In a discussion of the missional challenge of postmodern culture, philosopher and theologian Diogenes Allen suggests that “[we] remain captives within a mental framework that has actually been broken ... We are like prisoners who could walk out of a prison because all that would enclose us has been burst open, but we remain inside because we are asleep.” The world has changed; even basic understandings of what it means to be church are changing, yet we remain mired in older paradigms that we find difficult to disentangle ourselves from. The creation of this blog grows out of my own frustrations over missional conversations and my failed attempts to offer a definition that is true to the missional reality and yet somehow different from what we’re currently doing in the institutional church.

This work has also emerged from my dis-ease as a pastor in the institutional church: a growing itch that what we were doing in church is often so lifeless compared to what we were doing outside the church, and a deep hunger for something more. One Sunday afternoon, I spent several hours during and after worship tending to a major plumbing problem at the church. No doubt it was important even necessary work. Later that day, I enjoyed time with our youth at Salvation Army, watching them serve tables, dish up a dessert they had baked themselves and wash dishes, all without complaining, with smiles on their faces, engaging the folks who were at table. The plumbing experience seemed so disconnected from the energy of the youth serving at Salvation Army. At the time I would probably have argued that these are just different kinds of ministry. But I knew there was something fundamentally different about them and yet I couldn’t articulate what it was, other than to say that being with the youth was fun and plumbing wasn’t! I needed new language and categories to interpret my experience.

I finally stumbled on the missional church at our Annual Conference book sale this past June. I picked up two books by Reggie McNeal, The Present Future and Missional Renaissance and jumped in. I highly recommend both books, but only if you are prepared to have everything you have ever believed about the church put to the test! Also, providentially I suppose, my wife (and pastoral partner) had chosen a conference in Chicago for us to attend this summer organized by The Center for Parish Development which sponsored some of the earliest conversations and writing about the missional church.

So what is the missional church? It’s neither a church program nor a technique for church growth. It’s a fundamental re-visioning of what it means to be the church. One definition that seems to catch the main emphases of the missional church is that of Milfred Minatrea: “a reproducing community of authentic disciples, being equipped as missionaries sent by God, to live and proclaim His Kingdom in their world.” While each word in that definition is integral, the operative word to me is ‘sent.’ Most churches I’m familiar with have down pat what it means to gather as God’s people; however, I fear that we have largely lost what it means to be a community sent into the world. I don’t know about you, but I’m not happy with that state of affairs and would give anything to recover our ‘sent-ness.’ While the missional church is not a panacea for all the ills of modern church life, it certainly seems to promise a way back to our calling as people sent on a mission.

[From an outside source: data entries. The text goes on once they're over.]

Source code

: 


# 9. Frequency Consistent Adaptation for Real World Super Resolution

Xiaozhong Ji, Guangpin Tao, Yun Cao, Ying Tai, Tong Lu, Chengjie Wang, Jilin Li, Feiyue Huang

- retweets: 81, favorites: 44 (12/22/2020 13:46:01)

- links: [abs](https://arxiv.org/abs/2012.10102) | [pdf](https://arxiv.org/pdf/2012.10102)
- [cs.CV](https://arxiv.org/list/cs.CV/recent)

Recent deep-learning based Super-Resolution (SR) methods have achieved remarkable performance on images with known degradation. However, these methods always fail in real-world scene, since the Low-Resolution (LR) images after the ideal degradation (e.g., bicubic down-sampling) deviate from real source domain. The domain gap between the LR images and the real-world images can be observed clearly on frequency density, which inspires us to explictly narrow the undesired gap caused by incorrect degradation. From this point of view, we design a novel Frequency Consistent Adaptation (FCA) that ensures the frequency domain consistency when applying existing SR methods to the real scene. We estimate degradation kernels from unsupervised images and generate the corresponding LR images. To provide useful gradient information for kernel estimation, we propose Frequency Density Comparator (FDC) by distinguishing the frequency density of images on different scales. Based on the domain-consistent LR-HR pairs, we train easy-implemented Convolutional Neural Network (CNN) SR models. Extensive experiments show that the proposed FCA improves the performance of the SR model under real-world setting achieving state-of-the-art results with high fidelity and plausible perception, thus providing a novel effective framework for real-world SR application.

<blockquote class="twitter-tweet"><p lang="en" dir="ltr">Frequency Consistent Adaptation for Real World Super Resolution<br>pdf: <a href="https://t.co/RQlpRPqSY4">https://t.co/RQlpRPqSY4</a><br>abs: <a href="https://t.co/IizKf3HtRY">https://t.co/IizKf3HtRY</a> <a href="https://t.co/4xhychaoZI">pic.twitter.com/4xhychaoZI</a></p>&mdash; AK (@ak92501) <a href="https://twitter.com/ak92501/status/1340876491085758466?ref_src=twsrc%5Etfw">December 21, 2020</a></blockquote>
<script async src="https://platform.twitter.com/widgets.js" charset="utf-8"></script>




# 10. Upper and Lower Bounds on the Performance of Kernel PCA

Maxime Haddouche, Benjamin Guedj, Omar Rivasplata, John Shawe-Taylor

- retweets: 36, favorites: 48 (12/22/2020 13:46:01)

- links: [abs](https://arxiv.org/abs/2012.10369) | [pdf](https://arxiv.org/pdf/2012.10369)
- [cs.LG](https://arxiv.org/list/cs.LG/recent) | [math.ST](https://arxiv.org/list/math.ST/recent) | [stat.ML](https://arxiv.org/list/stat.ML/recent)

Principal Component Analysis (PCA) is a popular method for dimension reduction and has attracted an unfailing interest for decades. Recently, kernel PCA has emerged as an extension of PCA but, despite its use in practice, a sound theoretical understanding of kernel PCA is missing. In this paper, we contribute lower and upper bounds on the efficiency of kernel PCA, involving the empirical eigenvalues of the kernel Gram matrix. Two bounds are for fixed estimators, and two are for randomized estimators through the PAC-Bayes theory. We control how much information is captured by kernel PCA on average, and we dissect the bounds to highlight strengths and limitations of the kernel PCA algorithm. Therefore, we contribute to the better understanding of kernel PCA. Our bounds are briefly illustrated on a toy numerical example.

Minatrea quotes John Steinbeck: “We find after years of struggle that we do not take a trip; a trip takes us.” That’s certainly true of mission. I have often found myself in places and with people doing things that I could not imagine without that deep trust that God was in it. And this is also true of my foray into the missional church. In some ways I feel like everything I have learned up to today has prepared me for this new day. But I also have to confess that I have no idea where it all will end up. I look forward to finding companions on the way, both at home, among colleagues and on the internet. I invite you to join me.